─── READING TEXT ───
# Looking for last minute Salt Fork Lake fishing reports ?



## Dragline

Heading out in the morning targeting Crappie. How's the bite been ?


----------



## Dragline

Great day on the water.


----------



## bountyhunter

I was there from 7am to 3pm ,trolled for eyes drifted for crappie got some dinks in the bays. lot of small white bass. great day to be out side,


----------



## Dragline

Another great day catching Crappie on Saltfork. Brought home 16 nice ones with 30 some through backs. Lot's of short males.


----------



## Salamander

How deep were they Dragline?


----------



## Dragline

I used a 1/8oz beetle spin, 1/16oz white tail gig or a bobber/minnow all day fishing no more that 3' deep. Last 2 days they seem to quit biting hard by 11:00am. After that it was work to get a bite. From what I see - the Crappie are shallow. A slow reel has been working well. The water temp I'm seeing is right at 63 in the coves. Thats prime temp !!


----------



## Salamander

Thanks for the report Dragline!
─── RECORDED INFORMATION ───
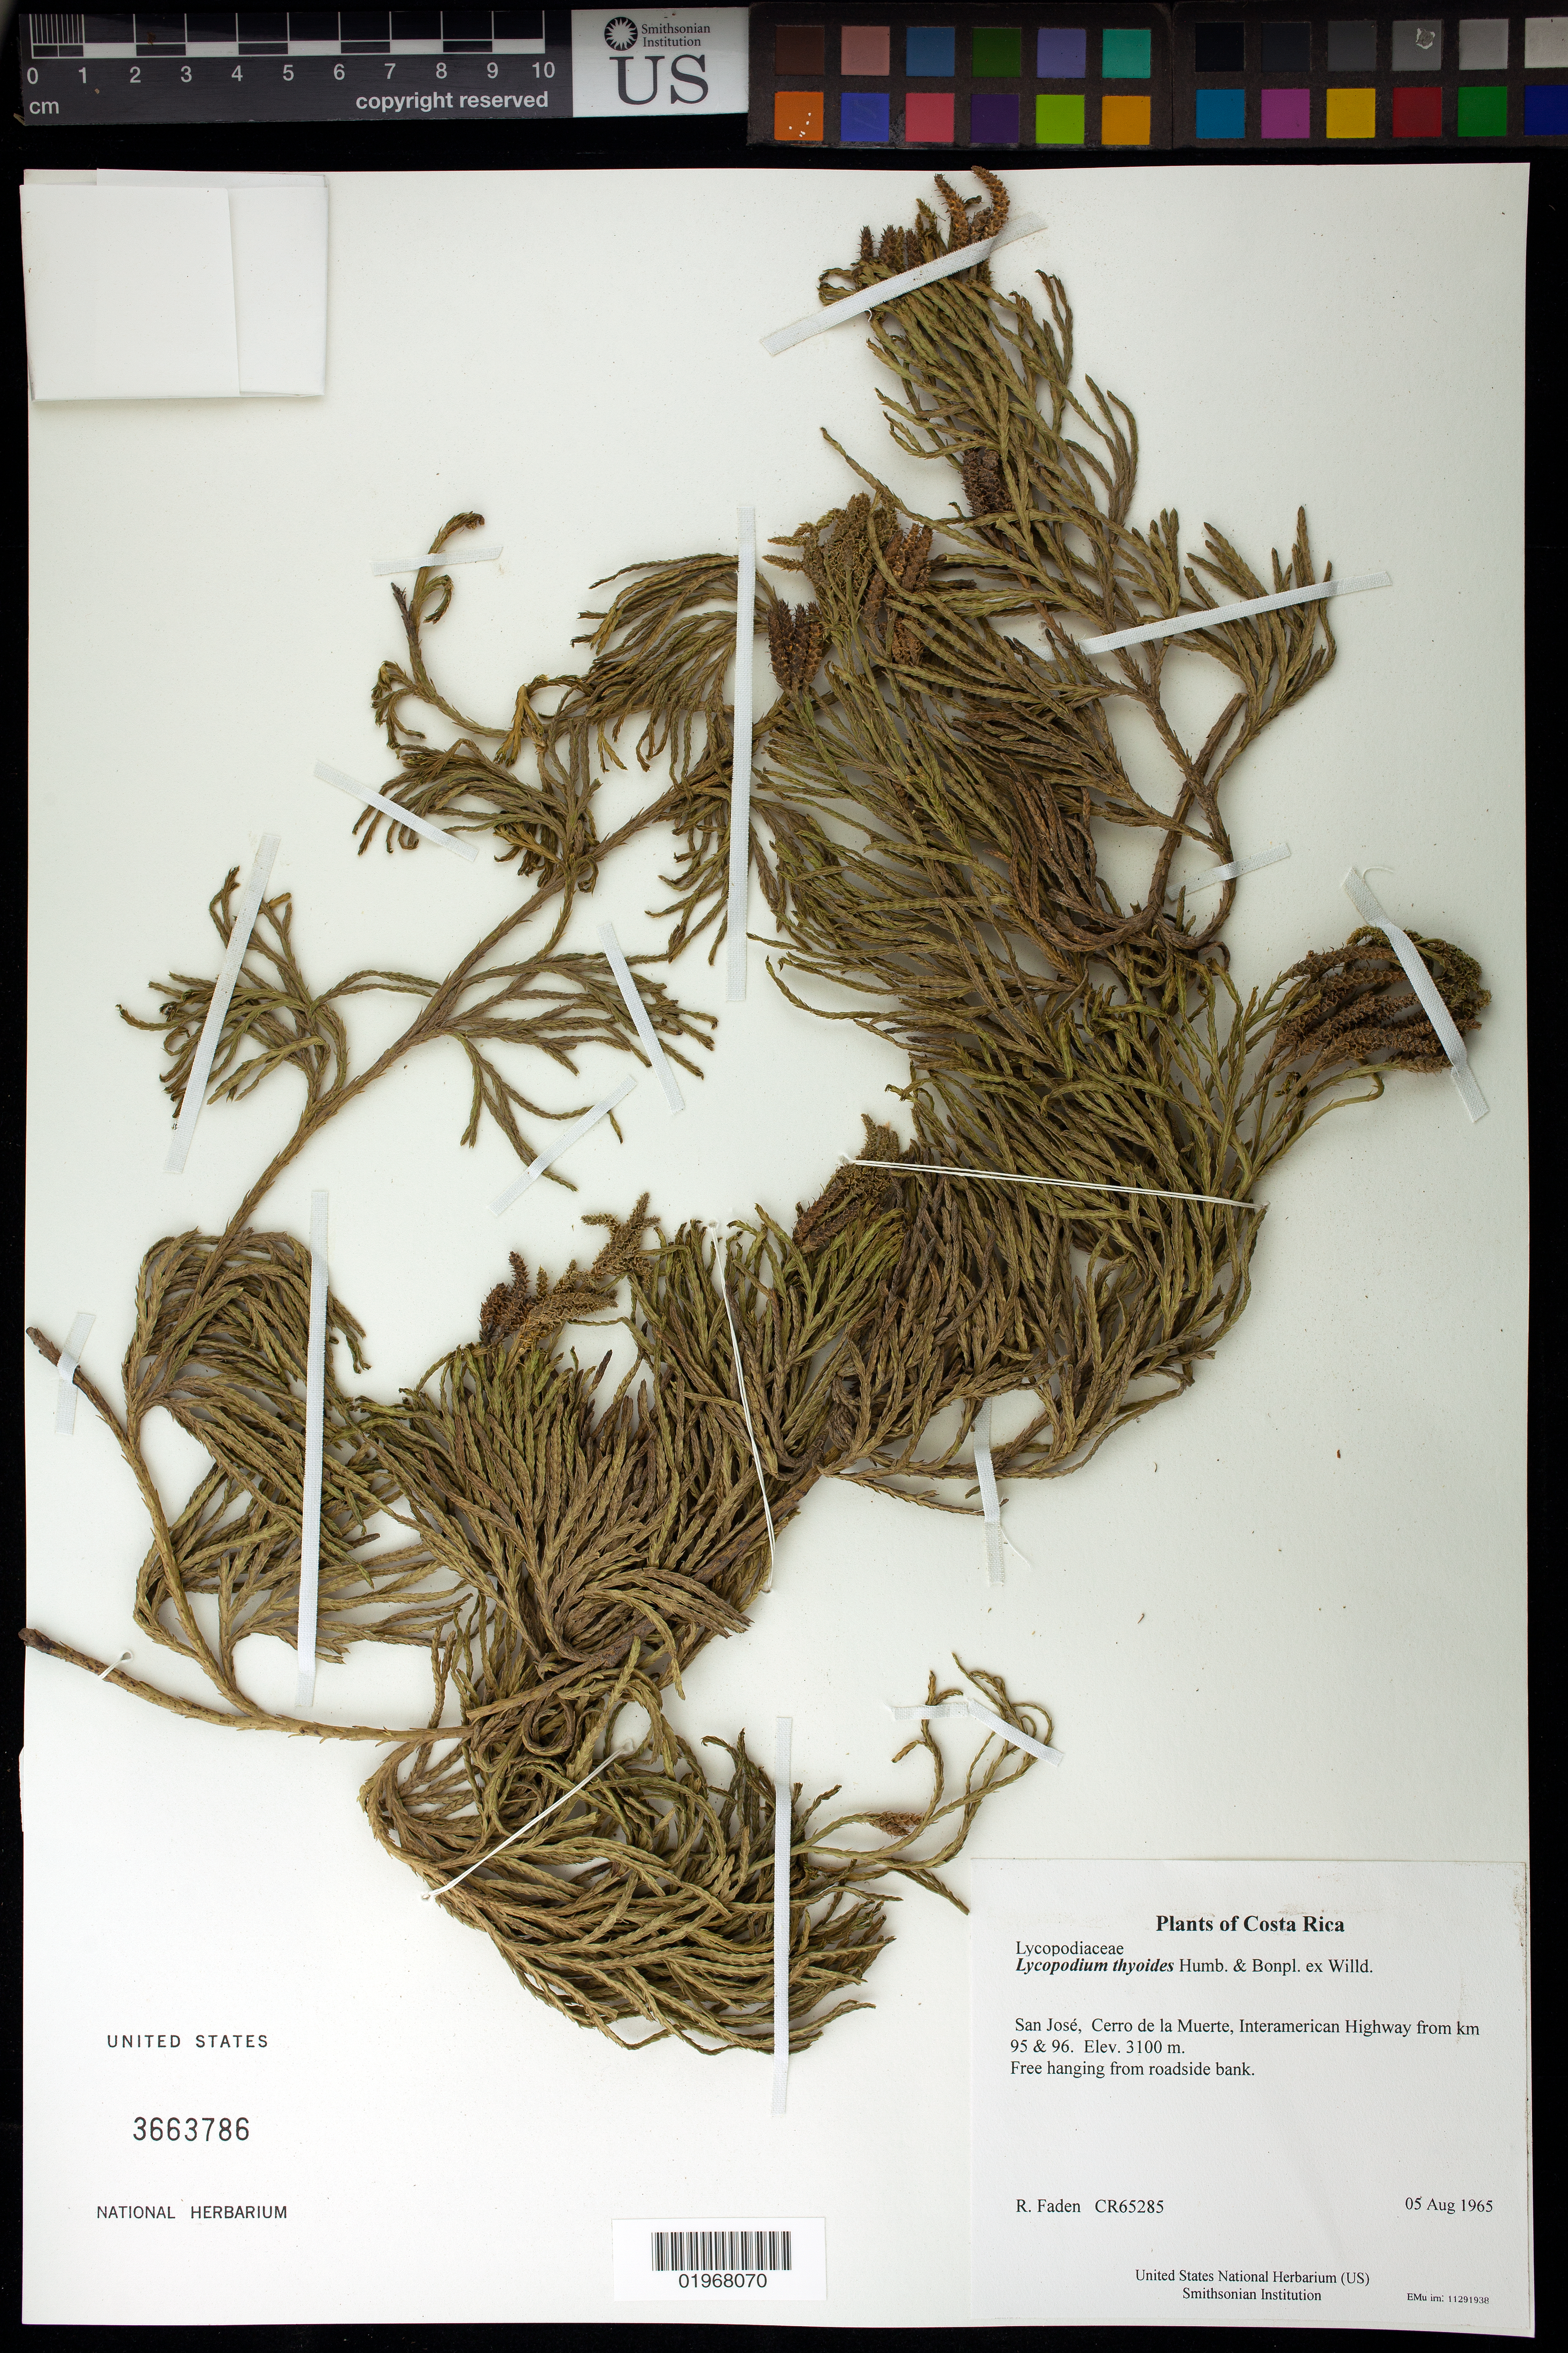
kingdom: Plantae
───
- EXERCISE REQUIREMENTS -
1. Quote the Salt Fork Lake fishing thread from "I used a 1/8oz" to "prime temp !!".
2. Write what comes next in the Salt Fork Lake fishing thread, picking up after its last post.

- THE REPLIES -
1.
I used a 1/8oz beetle spin, 1/16oz white tail gig or a bobber/minnow all day fishing no more that 3' deep. Last 2 days they seem to quit biting hard by 11:00am. After that it was work to get a bite. From what I see - the Crappie are shallow. A slow reel has been working well. The water temp I'm seeing is right at 63 in the coves. Thats prime temp !!

2.
----------



## shorthair

Water temp today was 61-63.


----------



## Salamander

Thanks for the update shorthair. Did you do any good?


----------



## fishing_marshall

Any weeds showing up yet?


----------



## BABS

Good report. I will be out Friday. I will post a report.


----------



## shorthair

Did not notice any weeds. Did not catch any eyes.


----------



## cane pole

I fished the fork today from 3:00 pm till about 5:00. Was back in a couple cove's today shorthair is spot on with water temps. Caught 3 green fish on crank bait, had a toothy critter on ( musky ) for about 5 second's before he took off with my rooster tail. I'll be here a couple more days, I'll keep ya posted.


----------



## Salamander

Thanks for the report cane pole!


----------



## Dragline

Tuesday, Tuff day... Slow biting crappie. Morning fishing 9:00 - 1:00. We knew the fish were at the spots we fished, they just had lock jaw.. Had to tease the hell out of them. Ended up with a nice mess (10) legal size to 12" but sure worked for them. Maybe evening fishing would have been bite time ?


----------



## Salamander

Thanks for the update Dragline. Hopefully they will be biting better soon with the warmup.


----------



## cane pole

I said I would keep ya posted, this won't take long. Fished from 9:30 am to 4:00pm nothing. Not a bite, a tap just a bad wind burn. Tomorrow is my last day probably till about 2:00.


----------



## Salamander

Thanks for the update cane pole. Dang that's a tough day.


----------



## BABS

Hows the water look? Color? Clarity? Temp?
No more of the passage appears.